Si le Tribunal fédéral est composé majoritairement d’hommes, ce n’est pas faute de relève féminine. Sur les bancs des facultés de droit suisses, la proportion d’étudiantes dépasse celle d’étudiants. Ce décalage au sommet de la Haute Cour, Regula Kägi-Diener de l’association Femmes Juristes le juge «problématique pour les femmes, mais aussi pour la justice en tant que telle». Un Tribunal fédéral doit refléter la diversité du pays, ce qui n’est pas le cas ici, regrette la professeure. La cause? «L’appartenance politique et la région linguistique sont décisives» lors des élections.

Chaque juge fédéral est lié à un parti. L’UDC et le PLR comptent légèrement plus d’hommes au Tribunal fédéral tandis que le PDC est le seul à y avoir placé une majorité de femmes.
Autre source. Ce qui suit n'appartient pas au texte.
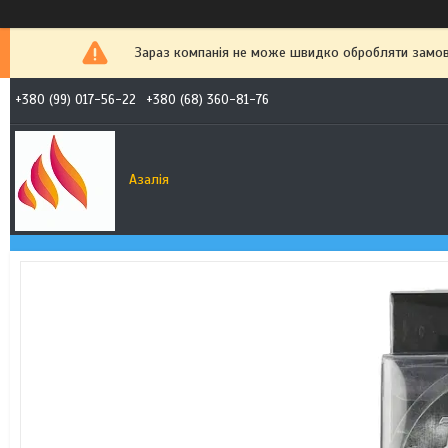
Зараз компанія не може швидко обробляти замовл
+380 (99) 017-56-22
+380 (68) 360-81-76
Азалія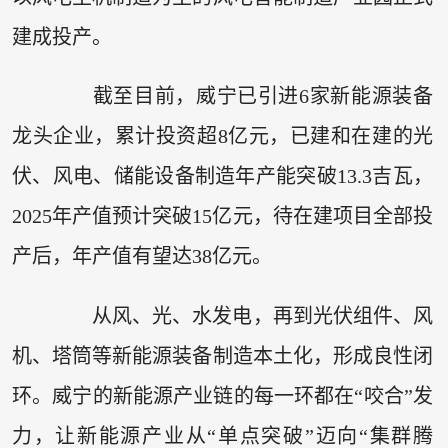
建成投产。
截至目前，威宁已引进6家新能源装备
龙头企业，累计投资超8亿元，已建和在建的光
伏、风电、储能设备制造年产能突破13.3吉瓦，
2025年产值预计突破15亿元，待在建项目全部投
产后，年产值有望达38亿元。
从风、光、水发电，再到光伏组件、风
机、塔筒等新能源装备制造本土化，形成良性闭
环。威宁的新能源产业链的每一环都在“咬合”发
力，让新能源产业从“单点突破”迈向“集群腾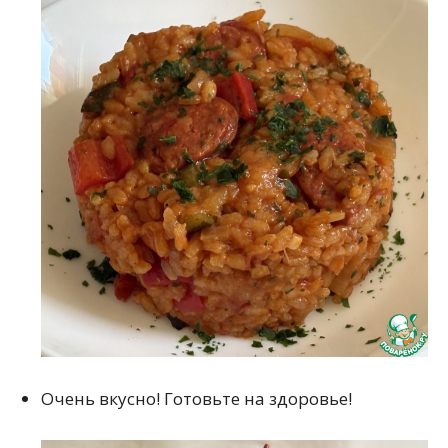
Очень вкусно! Готовьте на здоровье!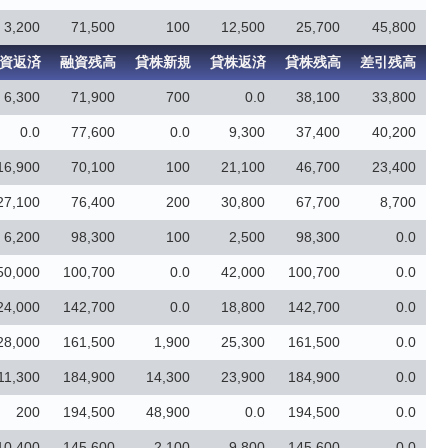
3,200
71,500
100
12,500
25,700
45,800
資返済
融資残高
貸株新規
貸株返済
貸株残高
差引残高
6,300
71,900
700
0.0
38,100
33,800
0.0
77,600
0.0
9,300
37,400
40,200
16,900
70,100
100
21,100
46,700
23,400
27,100
76,400
200
30,800
67,700
8,700
6,200
98,300
100
2,500
98,300
0.0
50,000
100,700
0.0
42,000
100,700
0.0
24,000
142,700
0.0
18,800
142,700
0.0
28,000
161,500
1,900
25,300
161,500
0.0
11,300
184,900
14,300
23,900
184,900
0.0
200
194,500
48,900
0.0
194,500
0.0
10,400
145,600
2,100
9,800
145,600
0.0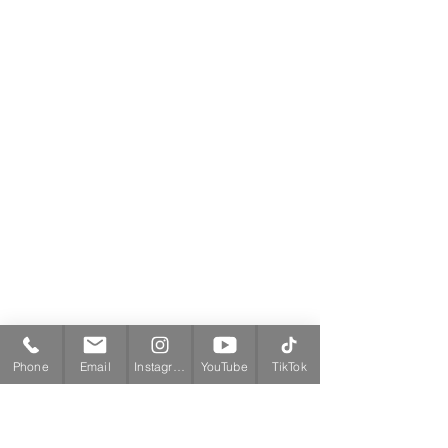
Phone
Email
Instagram
YouTube
TikTok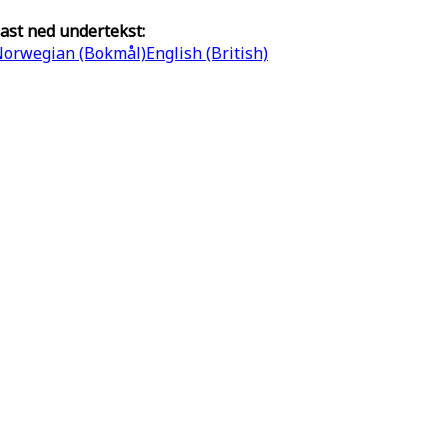
ast ned undertekst:
orwegian (Bokmål)
English (British)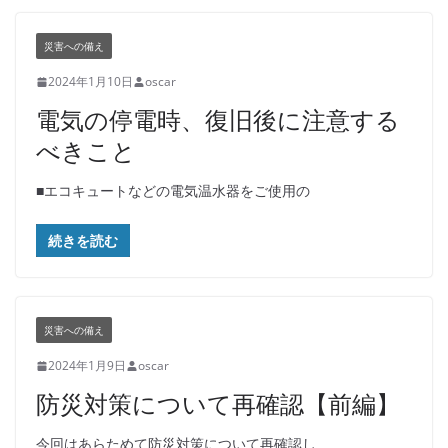
災害への備え
2024年1月10日
oscar
電気の停電時、復旧後に注意する
べきこと
■エコキュートなどの電気温水器をご使用の
続きを読む
災害への備え
2024年1月9日
oscar
防災対策について再確認【前編】
今回はあらためて防災対策について再確認し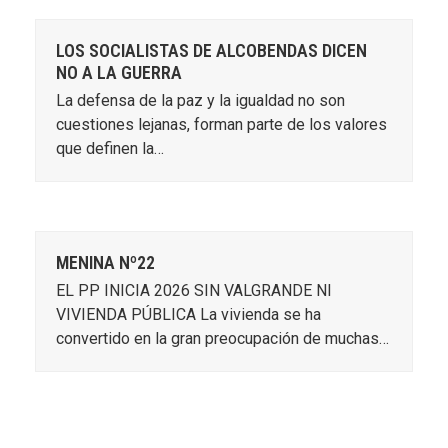
LOS SOCIALISTAS DE ALCOBENDAS DICEN
NO A LA GUERRA
La defensa de la paz y la igualdad no son
cuestiones lejanas, forman parte de los valores
que definen la…
MENINA Nº22
EL PP INICIA 2026 SIN VALGRANDE NI
VIVIENDA PÚBLICA La vivienda se ha
convertido en la gran preocupación de muchas…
Le PS? Une seule magistrate socialiste siège aux côtés de huit camarades. «Ce n’est certainement pas notre faute», défend Matthias Aebischer (PS/BE), membre de la Commission judiciaire, chargée de sélectionner les candidats. «Nous présentons toujours des femmes excellentes sur le ticket.» Mais lors des trois dernières élections complémentaires, la majorité bourgeoise de la commission «s’est systématiquement opposée aux candidates PS les mieux qualifiées», blâme-t-il. À droite, on dément et on assure privilégier en premier lieu les compétences, peu importe le genre.

Au cours des cinq dernières années, 95 hommes ont présenté leur dossier, pour 37 femmes. La fonction n’intéresse-t-elle pas ces dernières? «Non», répond Regula Kägi-Diener. «Les candidats doivent être portés par un parti. Cela requiert d’avoir des contacts.» Or beaucoup de femmes n’en auraient pas. «Elles sont ainsi très vite exclues du processus et ne se présentent pas à l’élection.»